- What you have to do
Extract the text of every entry below exactly; leave images out.

- Source material
================================

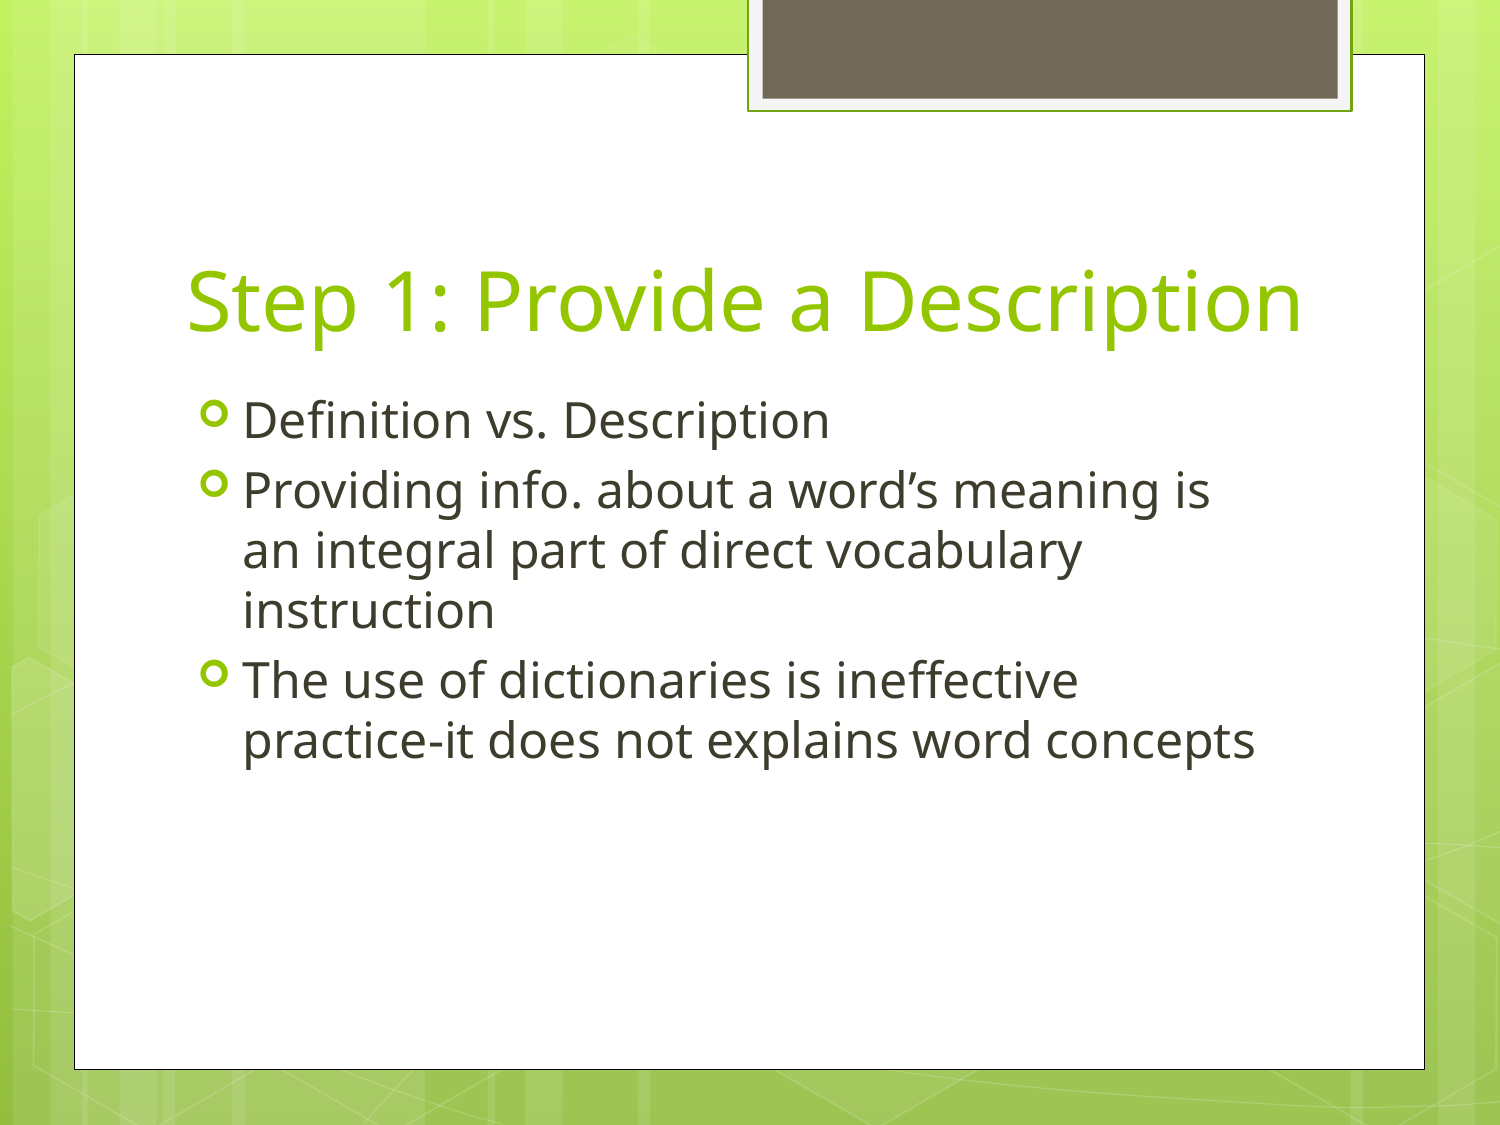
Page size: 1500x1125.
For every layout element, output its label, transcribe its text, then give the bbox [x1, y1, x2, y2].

title Step 1: Provide a Description [171, 168, 1324, 357]
list Definition vs. Description Providing info. about a word’s meaning is an integral part of direct vocabulary instruction The use of dictionaries is ineffective practice-it does not explains word concepts [171, 381, 1283, 957]
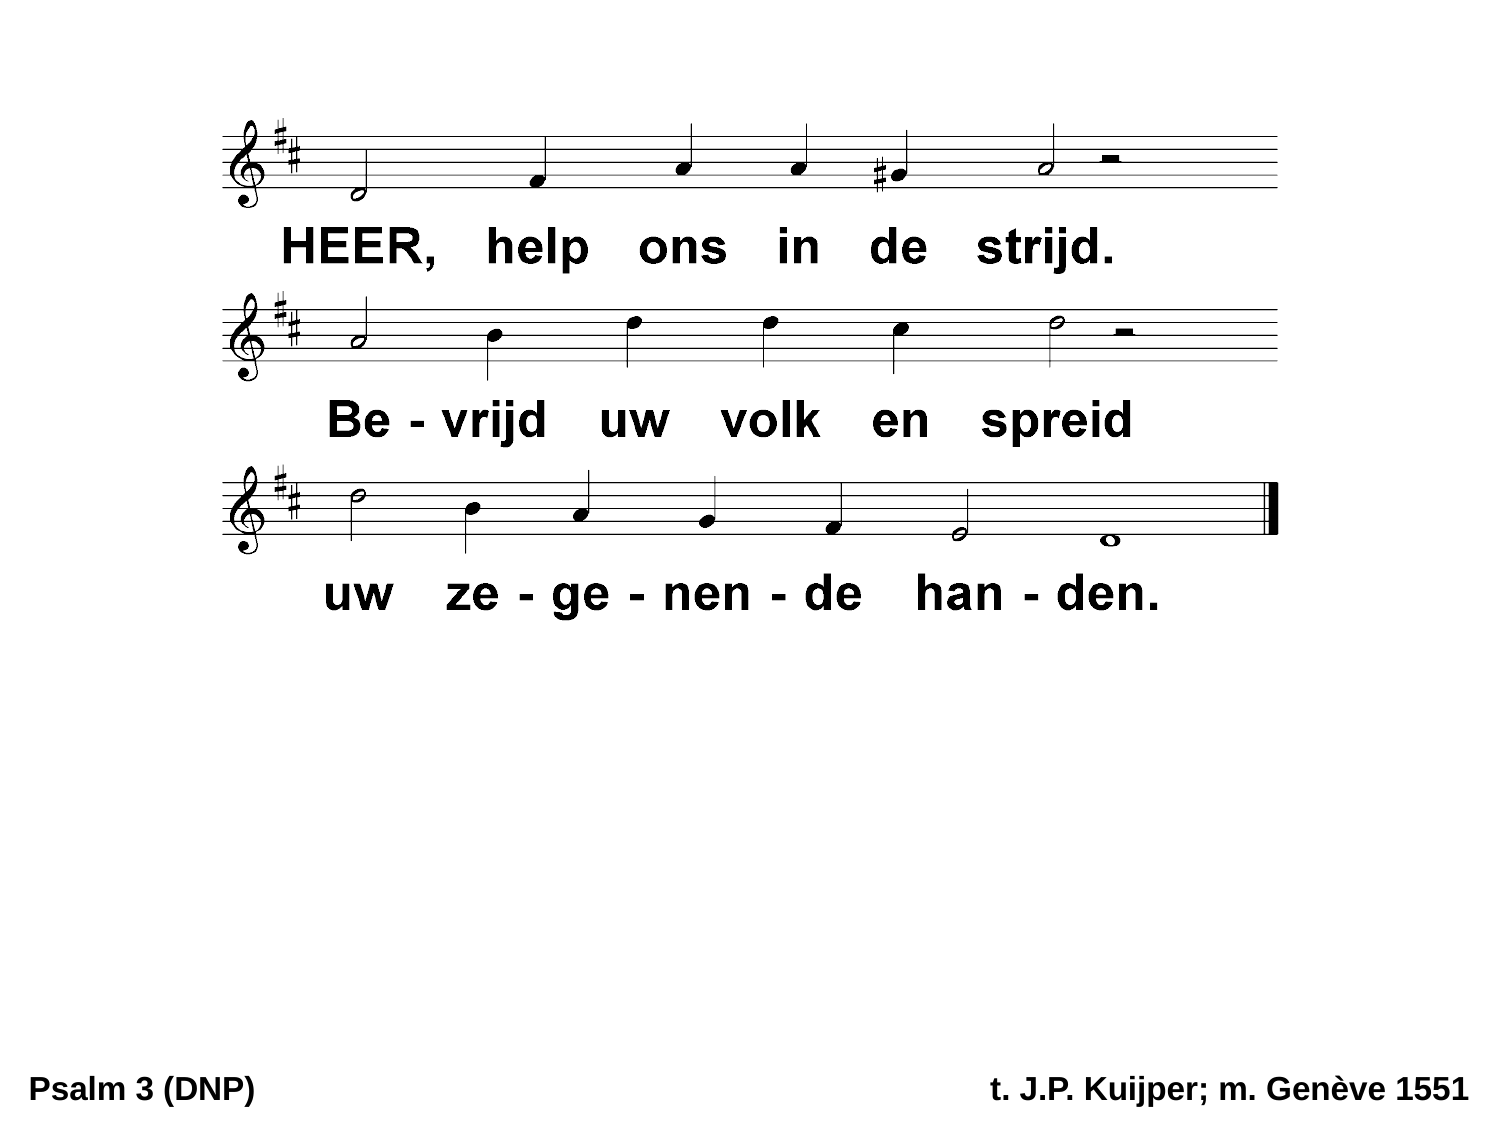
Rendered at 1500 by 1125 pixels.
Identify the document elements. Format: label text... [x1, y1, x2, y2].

================================

- Response to this task
Page size: 1500x1125.
For every layout element, output its label, transcribe its text, then give the bbox [x1, y1, x2, y2].

title Step 1: Provide a Description [171, 168, 1324, 357]
list Definition vs. Description Providing info. about a word’s meaning is an integral part of direct vocabulary instruction The use of dictionaries is ineffective practice-it does not explains word concepts [171, 381, 1283, 957]
Rendered at 1500 by 1125 pixels.
Identify the document elements. Format: label text... [x1, y1, x2, y2].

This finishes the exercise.